Primaires - évaluées par les pairs (l'ossature Solide/Établie)
- P. Pines, B. Steinetz, L. Forsley et al. (2020), "Nuclear fusion reactions in deuterated metals," Phys. Rev. C 101, 044609. DOI 10.1103/PhysRevC.101.044609 - la théorie : écrantage électronique + Oppenheimer-Phillips.
- B. Steinetz, T. Benyo, A. Chait, L. Forsley et al. (2020), "Novel nuclear reactions observed in bremsstrahlung-irradiated deuterated metals," Phys. Rev. C 101, 044610. DOI 10.1103/PhysRevC.101.044610 - le compagnon expérimental.
- La page du programme LCF du NASA Glenn et les livres blancs NTRS (NTRS 20210026340 ; 20240013692 ; 20205006546). (Téléchargés.) grc.nasa.gov.
- J. R. Oppenheimer & M. Phillips (1935), Phys.

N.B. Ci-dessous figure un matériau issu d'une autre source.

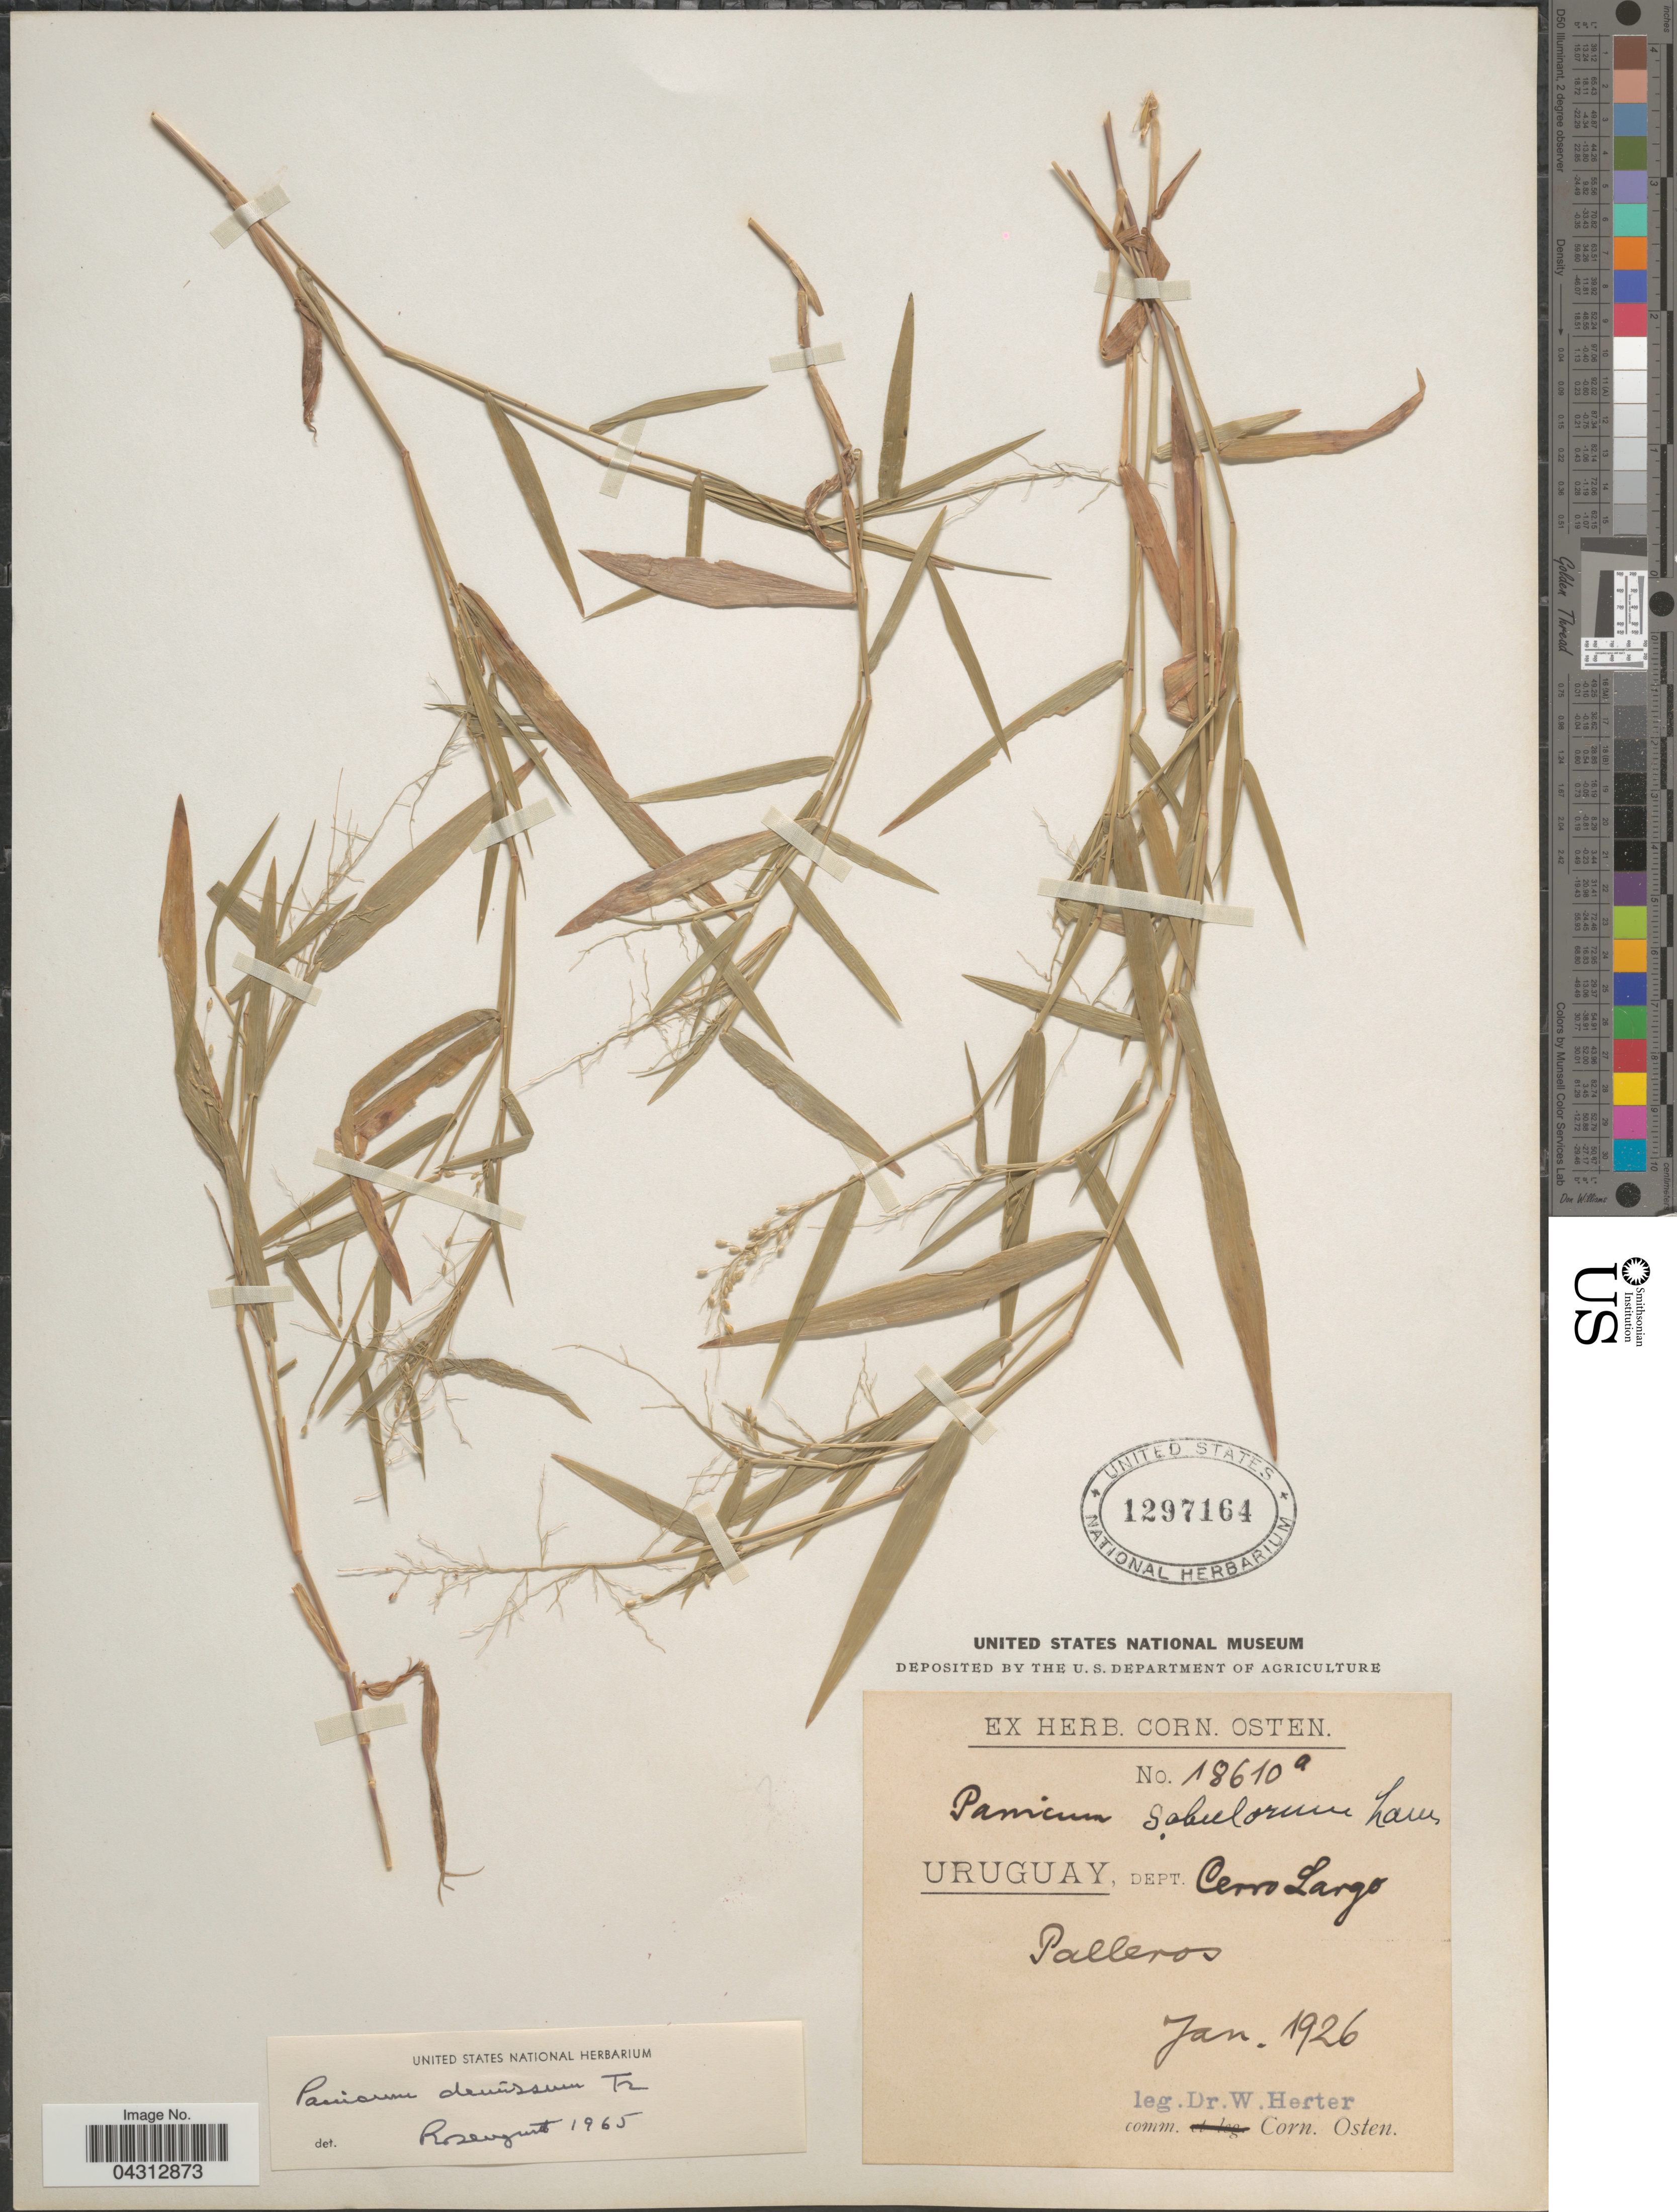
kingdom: Plantae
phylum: Tracheophyta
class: Liliopsida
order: Poales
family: Poaceae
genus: Dichanthelium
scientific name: Dichanthelium sabulorum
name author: (Lam.) Gould & C.A. Clark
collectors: W. G. Herter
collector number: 18610a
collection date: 1926-01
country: Uruguay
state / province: Cerro Largo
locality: Dept. Cerro Largo. Palleros.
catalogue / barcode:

Rev. 48, 500 - la réaction d'arrachement établie qu'invoque la fusion par confinement dans un réseau.
Filiations commerciales indépendantes (au-delà du corpus de sources)
- Clean Planet Inc. (Japon) + université du Tohoku (Iwamura et al.) - chaleur par énergie quantique de l'hydrogène ; une filiation distincte, donc un véritable appui indépendant à une chaleur anormale dans des réseaux chargés.
- Astral Systems (Royaume-Uni) - « fusion multi-états » ; un entrant de 2024-2025 à suivre.
Où la physique est établie
- C. Berlinguette et al. (2019), "Revisiting the cold case of cold fusion," Nature 570, 45 - le réexamen moderne le plus rigoureux. Aucune chaleur excédentaire aux niveaux classiquement revendiqués, et la physique d'écrantage désignée comme digne d'étude.
- L'écart à garder en vue : la NASA a mesuré des produits de réaction, pas un gain d'énergie net. Le bilan énergétique est le prochain jalon, pas un résultat déjà acquis.